Recast every one of the records below as a numbered list, omitting blank lines. Leave the pictures out of your answer.

START DATA EXCERPTS

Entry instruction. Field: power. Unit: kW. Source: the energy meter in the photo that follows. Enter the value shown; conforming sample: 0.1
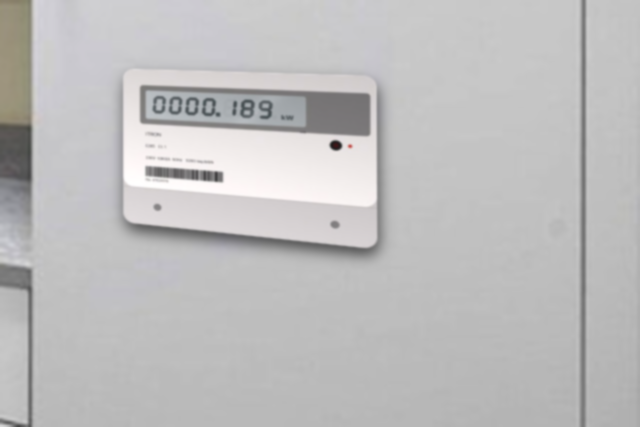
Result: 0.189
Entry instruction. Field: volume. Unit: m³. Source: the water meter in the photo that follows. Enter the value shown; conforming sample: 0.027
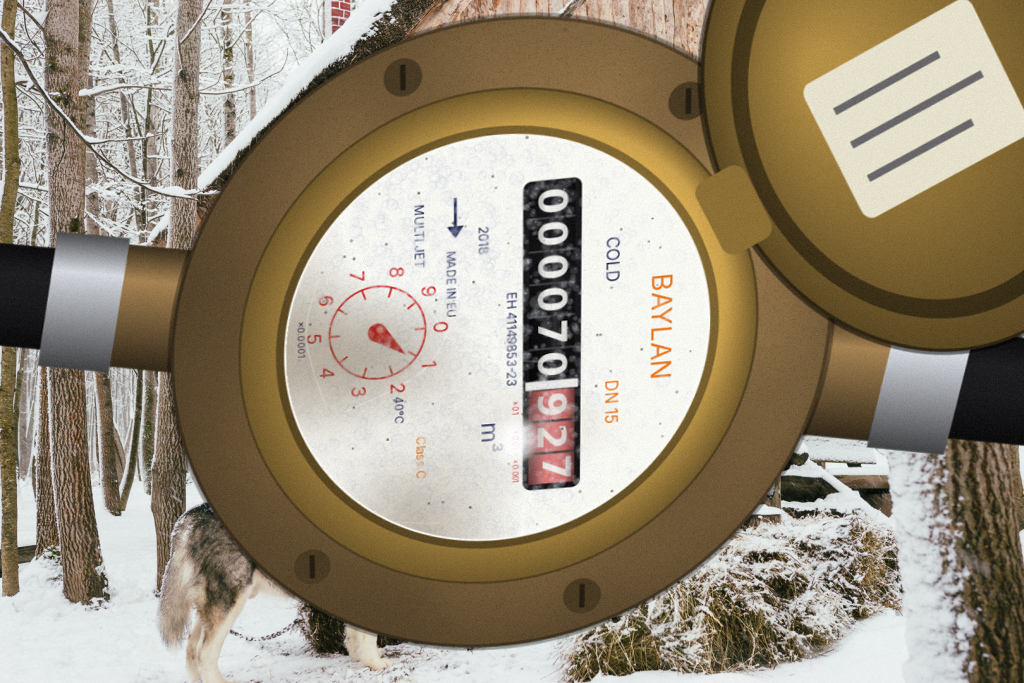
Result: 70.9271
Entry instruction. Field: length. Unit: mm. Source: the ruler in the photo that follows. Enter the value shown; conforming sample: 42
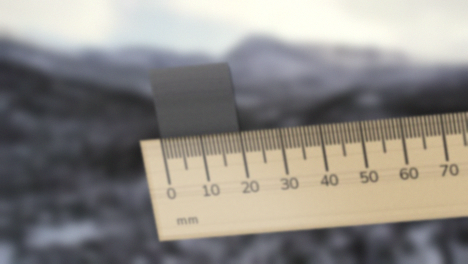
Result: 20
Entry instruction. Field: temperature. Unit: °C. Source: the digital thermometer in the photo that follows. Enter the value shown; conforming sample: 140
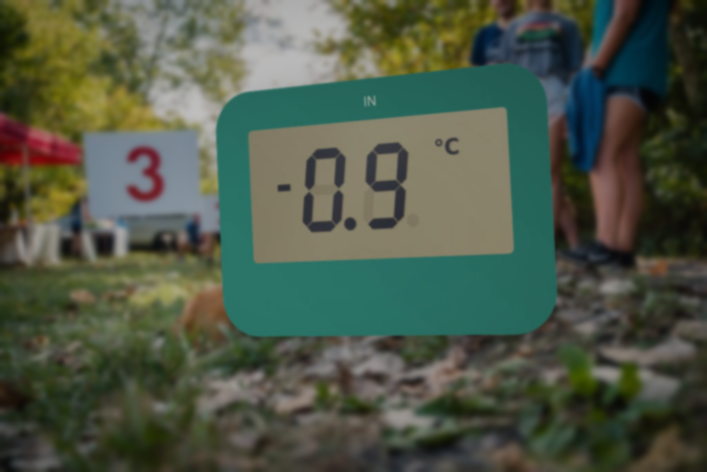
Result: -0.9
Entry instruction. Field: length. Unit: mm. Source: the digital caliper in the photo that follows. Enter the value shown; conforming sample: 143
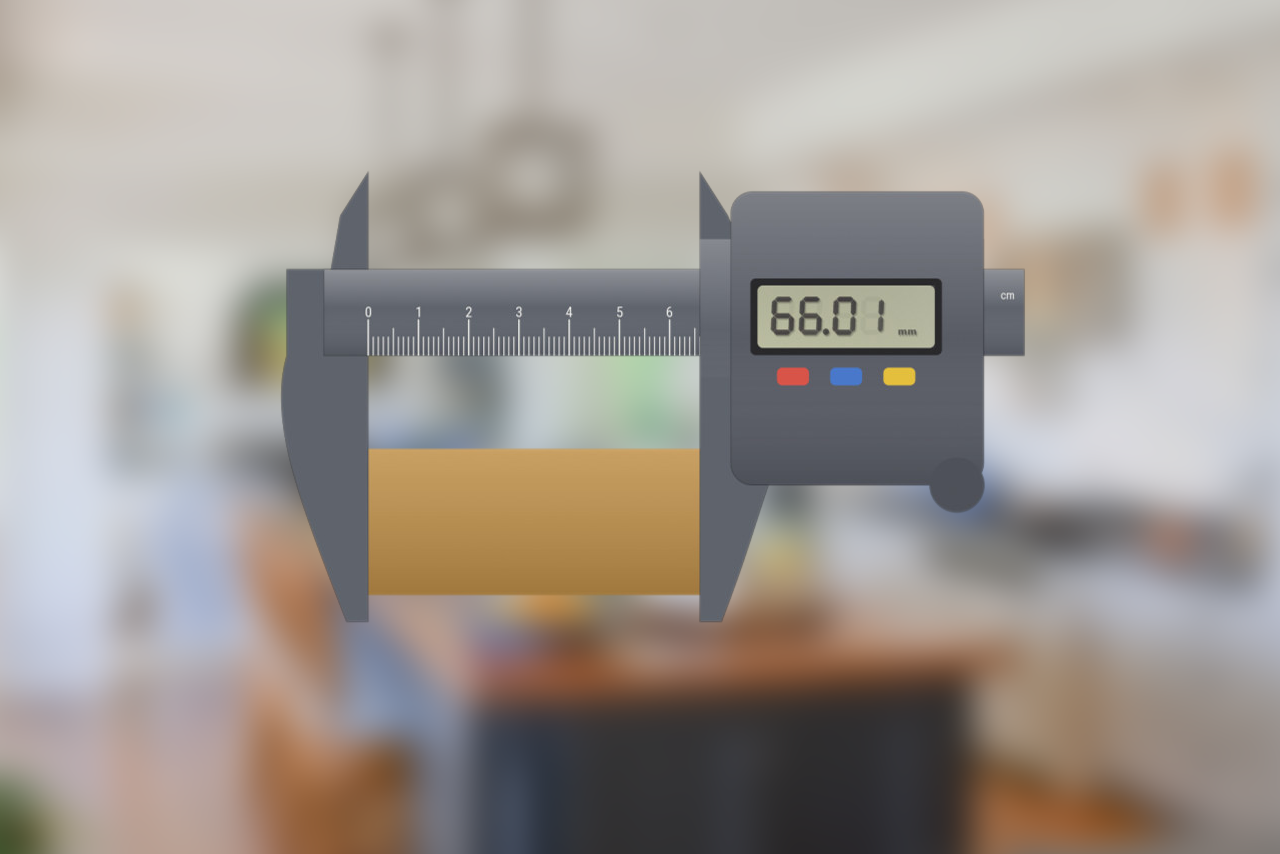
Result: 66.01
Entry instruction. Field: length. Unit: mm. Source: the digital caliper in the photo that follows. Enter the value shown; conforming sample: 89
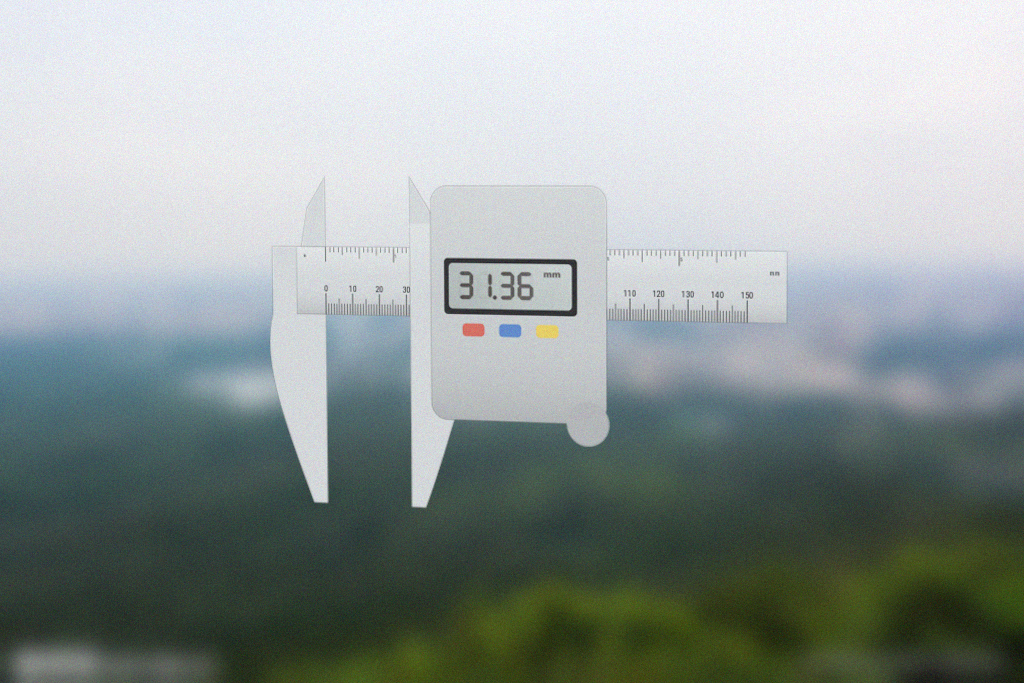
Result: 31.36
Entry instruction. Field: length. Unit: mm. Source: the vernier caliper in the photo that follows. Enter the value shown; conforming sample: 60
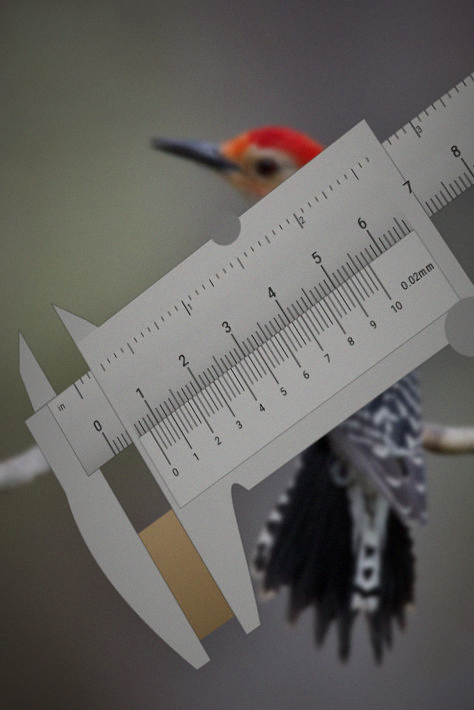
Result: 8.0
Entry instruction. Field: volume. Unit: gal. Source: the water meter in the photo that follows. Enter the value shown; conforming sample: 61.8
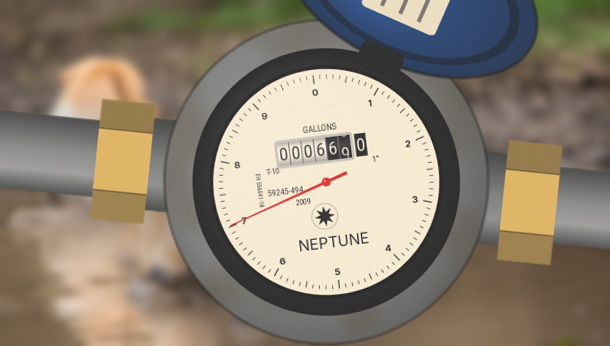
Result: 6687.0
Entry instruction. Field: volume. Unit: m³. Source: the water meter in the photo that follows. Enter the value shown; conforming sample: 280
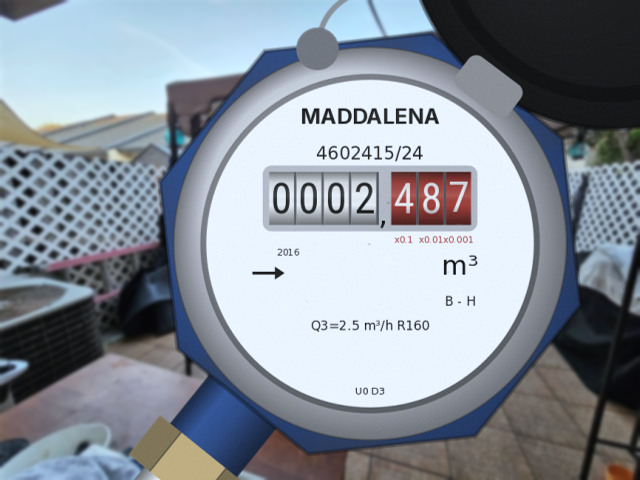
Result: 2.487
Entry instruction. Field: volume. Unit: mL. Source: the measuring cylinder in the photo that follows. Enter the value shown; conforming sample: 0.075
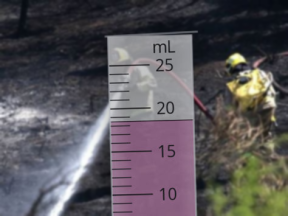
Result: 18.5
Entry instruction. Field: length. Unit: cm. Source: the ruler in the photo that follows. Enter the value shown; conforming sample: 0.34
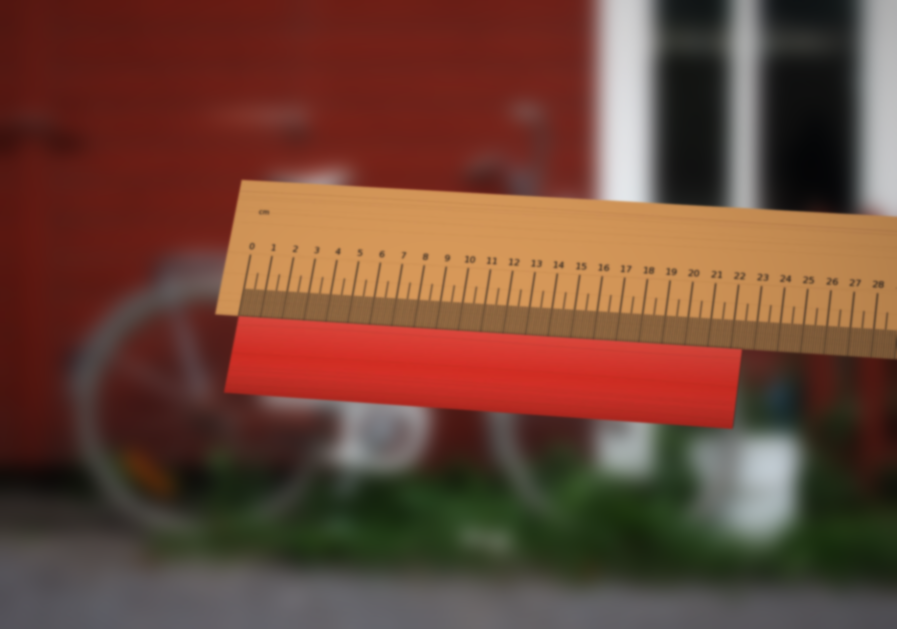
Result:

END DATA EXCERPTS

- **ANSWER TO THE EXERCISE**
1. Entry instruction. Field: power. Unit: kW. Source: the energy meter in the photo that follows. Enter the value shown; conforming sample: 0.1
2. Result: 0.189
3. Entry instruction. Field: volume. Unit: m³. Source: the water meter in the photo that follows. Enter the value shown; conforming sample: 0.027
4. Result: 70.9271
5. Entry instruction. Field: length. Unit: mm. Source: the ruler in the photo that follows. Enter the value shown; conforming sample: 42
6. Result: 20
7. Entry instruction. Field: temperature. Unit: °C. Source: the digital thermometer in the photo that follows. Enter the value shown; conforming sample: 140
8. Result: -0.9
9. Entry instruction. Field: length. Unit: mm. Source: the digital caliper in the photo that follows. Enter the value shown; conforming sample: 143
10. Result: 66.01
11. Entry instruction. Field: length. Unit: mm. Source: the digital caliper in the photo that follows. Enter the value shown; conforming sample: 89
12. Result: 31.36
13. Entry instruction. Field: length. Unit: mm. Source: the vernier caliper in the photo that follows. Enter the value shown; conforming sample: 60
14. Result: 8.0
15. Entry instruction. Field: volume. Unit: gal. Source: the water meter in the photo that follows. Enter the value shown; conforming sample: 61.8
16. Result: 6687.0
17. Entry instruction. Field: volume. Unit: m³. Source: the water meter in the photo that follows. Enter the value shown; conforming sample: 280
18. Result: 2.487
19. Entry instruction. Field: volume. Unit: mL. Source: the measuring cylinder in the photo that follows. Enter the value shown; conforming sample: 0.075
20. Result: 18.5
21. Entry instruction. Field: length. Unit: cm. Source: the ruler in the photo that follows. Enter the value shown; conforming sample: 0.34
22. Result:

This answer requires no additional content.